Es sind also mindestens zwei Entwicklungen, die es unwahrscheinlich machen, dass die Personalkrise im Grundschulwesen schnell behoben werden kann. Gemessen am Bedarf schreiben sich zu wenige Interessenten in ein Lehramtsstudium ein, ein Trend, der nicht auf Luxemburg begrenzt, sondern EU-weit zu beobachten sei, betont Meisch. Zugleich erfüllen Interessenten aber immer häufiger nicht die Bedingungen, um zum Lehramtsstudium zugelassen zu werden. Nicht nur Schüler, sondern auch angehende Lehrer kämpfen also mit den Anforderungen der Mehrsprachigkeit. Das deckt sich übrigens mit Berichten aus den Schulen: Eltern, deren Kinder die öffentliche Schule besuchen, beklagen, dass ihr Kind mit Aufsätzen nachhause kommen, die offensichtlich von der Lehrkraft fehlerhaft korrigiert wurden. Diejenigen, die korrektes Französisch oder Deutsch beibringen sollen, scheinen also in Rechtschreibung und Grammatik selbst nicht sattelfest zu sein. Auf wie viele Lehrkräfte trifft das wohl zu?

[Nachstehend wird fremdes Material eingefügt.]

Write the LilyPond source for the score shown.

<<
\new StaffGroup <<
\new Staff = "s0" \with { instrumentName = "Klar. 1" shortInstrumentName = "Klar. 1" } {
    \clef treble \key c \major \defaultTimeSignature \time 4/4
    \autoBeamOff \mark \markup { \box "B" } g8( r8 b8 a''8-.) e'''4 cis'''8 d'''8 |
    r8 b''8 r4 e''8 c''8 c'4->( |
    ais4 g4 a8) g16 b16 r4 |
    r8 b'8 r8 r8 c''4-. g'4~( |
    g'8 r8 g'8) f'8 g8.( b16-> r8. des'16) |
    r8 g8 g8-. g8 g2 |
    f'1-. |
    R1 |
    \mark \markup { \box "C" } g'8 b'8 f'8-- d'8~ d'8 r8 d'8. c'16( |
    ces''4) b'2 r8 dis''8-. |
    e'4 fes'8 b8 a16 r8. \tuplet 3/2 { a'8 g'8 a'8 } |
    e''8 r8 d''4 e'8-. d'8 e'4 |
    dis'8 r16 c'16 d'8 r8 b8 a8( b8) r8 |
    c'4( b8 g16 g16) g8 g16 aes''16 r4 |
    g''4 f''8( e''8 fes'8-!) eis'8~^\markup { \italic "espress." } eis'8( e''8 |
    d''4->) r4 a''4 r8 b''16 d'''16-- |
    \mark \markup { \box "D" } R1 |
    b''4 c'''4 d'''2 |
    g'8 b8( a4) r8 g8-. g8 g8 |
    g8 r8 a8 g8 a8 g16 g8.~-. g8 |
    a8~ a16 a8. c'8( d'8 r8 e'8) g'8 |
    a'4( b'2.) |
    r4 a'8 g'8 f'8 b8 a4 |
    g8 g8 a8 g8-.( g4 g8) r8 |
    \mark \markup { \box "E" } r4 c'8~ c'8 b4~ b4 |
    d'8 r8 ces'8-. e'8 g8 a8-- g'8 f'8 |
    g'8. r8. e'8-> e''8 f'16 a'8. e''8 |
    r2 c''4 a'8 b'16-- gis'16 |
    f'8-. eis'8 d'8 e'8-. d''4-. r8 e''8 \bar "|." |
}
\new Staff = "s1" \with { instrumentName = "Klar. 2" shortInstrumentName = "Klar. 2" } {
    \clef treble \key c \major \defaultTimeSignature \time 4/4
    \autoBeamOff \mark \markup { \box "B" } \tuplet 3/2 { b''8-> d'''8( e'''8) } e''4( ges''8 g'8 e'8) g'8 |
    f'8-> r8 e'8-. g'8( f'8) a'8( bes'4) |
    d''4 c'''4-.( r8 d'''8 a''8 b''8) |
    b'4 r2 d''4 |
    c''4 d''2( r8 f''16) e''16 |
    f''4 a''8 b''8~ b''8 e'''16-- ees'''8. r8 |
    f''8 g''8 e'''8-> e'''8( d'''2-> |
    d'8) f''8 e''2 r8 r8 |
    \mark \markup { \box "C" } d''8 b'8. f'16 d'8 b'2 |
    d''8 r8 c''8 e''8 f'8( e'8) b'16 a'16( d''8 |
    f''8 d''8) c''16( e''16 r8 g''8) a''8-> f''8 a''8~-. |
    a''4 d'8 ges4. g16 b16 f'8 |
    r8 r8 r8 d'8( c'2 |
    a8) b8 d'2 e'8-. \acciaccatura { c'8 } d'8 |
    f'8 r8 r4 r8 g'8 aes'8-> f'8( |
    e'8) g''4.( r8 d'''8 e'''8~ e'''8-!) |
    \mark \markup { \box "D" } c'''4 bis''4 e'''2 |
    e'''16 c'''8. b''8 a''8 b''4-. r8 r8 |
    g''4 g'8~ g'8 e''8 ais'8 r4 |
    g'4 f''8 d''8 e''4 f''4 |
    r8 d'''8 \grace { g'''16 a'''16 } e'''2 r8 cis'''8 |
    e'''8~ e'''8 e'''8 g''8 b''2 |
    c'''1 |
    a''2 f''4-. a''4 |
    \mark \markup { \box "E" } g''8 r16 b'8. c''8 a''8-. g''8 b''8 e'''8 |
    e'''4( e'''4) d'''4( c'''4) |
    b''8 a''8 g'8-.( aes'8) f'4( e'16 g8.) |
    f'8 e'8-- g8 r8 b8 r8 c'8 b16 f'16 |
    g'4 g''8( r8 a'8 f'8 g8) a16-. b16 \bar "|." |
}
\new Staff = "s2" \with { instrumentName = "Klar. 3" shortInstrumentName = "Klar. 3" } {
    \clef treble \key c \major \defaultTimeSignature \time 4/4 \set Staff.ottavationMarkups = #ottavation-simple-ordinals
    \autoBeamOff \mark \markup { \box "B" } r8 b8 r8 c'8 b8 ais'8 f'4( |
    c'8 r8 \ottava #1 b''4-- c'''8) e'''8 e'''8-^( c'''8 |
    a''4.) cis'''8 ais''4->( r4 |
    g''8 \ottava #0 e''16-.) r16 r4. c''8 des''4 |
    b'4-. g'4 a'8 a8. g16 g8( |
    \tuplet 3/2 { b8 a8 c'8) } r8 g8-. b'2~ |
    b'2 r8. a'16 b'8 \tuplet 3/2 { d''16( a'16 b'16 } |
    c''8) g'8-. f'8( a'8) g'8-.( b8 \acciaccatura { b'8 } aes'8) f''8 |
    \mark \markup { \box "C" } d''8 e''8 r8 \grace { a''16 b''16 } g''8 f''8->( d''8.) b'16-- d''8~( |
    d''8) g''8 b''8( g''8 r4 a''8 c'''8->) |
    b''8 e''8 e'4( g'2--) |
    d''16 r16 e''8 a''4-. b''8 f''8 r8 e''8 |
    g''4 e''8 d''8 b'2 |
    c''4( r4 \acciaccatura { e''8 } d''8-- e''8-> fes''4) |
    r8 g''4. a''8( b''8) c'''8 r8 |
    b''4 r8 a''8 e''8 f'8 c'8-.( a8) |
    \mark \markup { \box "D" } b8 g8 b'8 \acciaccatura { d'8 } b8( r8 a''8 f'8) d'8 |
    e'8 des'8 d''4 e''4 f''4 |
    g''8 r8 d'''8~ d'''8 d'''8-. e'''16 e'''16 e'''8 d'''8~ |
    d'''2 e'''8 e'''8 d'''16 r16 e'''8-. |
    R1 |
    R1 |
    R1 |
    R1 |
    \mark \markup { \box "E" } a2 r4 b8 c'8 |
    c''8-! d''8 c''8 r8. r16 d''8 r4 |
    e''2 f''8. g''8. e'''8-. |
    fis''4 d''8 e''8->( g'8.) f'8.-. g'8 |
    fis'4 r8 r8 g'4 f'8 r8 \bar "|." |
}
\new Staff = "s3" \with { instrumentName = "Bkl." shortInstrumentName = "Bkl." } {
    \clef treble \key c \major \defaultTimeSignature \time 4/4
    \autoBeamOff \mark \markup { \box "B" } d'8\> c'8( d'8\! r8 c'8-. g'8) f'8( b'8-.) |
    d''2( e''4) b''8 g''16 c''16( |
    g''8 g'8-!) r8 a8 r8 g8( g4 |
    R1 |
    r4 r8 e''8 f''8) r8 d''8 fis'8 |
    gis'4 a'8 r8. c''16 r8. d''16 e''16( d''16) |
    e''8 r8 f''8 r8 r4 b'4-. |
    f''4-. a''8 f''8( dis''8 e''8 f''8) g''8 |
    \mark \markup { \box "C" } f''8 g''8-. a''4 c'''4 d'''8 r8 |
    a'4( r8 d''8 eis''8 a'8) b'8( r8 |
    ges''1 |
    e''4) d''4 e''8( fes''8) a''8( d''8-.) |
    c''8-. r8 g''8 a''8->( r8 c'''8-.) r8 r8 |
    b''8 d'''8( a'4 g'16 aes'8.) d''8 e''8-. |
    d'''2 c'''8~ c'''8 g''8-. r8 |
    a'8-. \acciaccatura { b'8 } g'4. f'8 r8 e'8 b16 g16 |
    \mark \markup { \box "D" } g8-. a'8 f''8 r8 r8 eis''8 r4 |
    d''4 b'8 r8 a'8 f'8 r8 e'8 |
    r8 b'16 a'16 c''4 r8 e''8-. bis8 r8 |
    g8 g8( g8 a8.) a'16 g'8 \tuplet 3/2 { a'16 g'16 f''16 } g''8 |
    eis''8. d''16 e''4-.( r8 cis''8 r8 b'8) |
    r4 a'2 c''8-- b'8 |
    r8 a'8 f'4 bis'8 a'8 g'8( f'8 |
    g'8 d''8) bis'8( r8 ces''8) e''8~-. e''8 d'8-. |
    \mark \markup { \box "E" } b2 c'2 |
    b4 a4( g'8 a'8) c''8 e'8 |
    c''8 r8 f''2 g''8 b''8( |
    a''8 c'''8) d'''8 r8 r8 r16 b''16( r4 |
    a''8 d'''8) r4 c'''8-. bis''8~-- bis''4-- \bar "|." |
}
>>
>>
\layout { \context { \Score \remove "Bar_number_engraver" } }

Das Wort schlussfolgert angesichts der Defizite, der Generalist in der Grundschule, der alle Altersstufen und Fächer abdeckt, sei „vom Aussterben bedroht“, und fordert die Politik auf, mit einer Reform der Lehrerausbildung „nicht mehr allzu lange“ zu warten. Die Frage, die bisher niemand beantwortet hat, ist: Wie sollte diese aussehen? Minister Meisch warnt davor, die Generalistenausbildung zu schnell infrage zu stellen: „Das würde bedeuten, dass Kinder in der Grundschule künftig öfters den Lehrer wechseln müssten.“ Andererseits: Unterrichten Lehrer Sprachen, ohne sie selbst fehlerfrei zu beherrschen, darf sich niemand wundern, wenn auch die Schüler trotz vieler Stunden Französisch Sprachdefizite aufweisen. Die Krise des gesetzlich verankerten mehrsprachigen Ausbildungsanspruchs ist offensichtlich nicht nur an den Schülerleistungen festzumachen. Die Sprachendebatte hat sich noch lange nicht erledigt.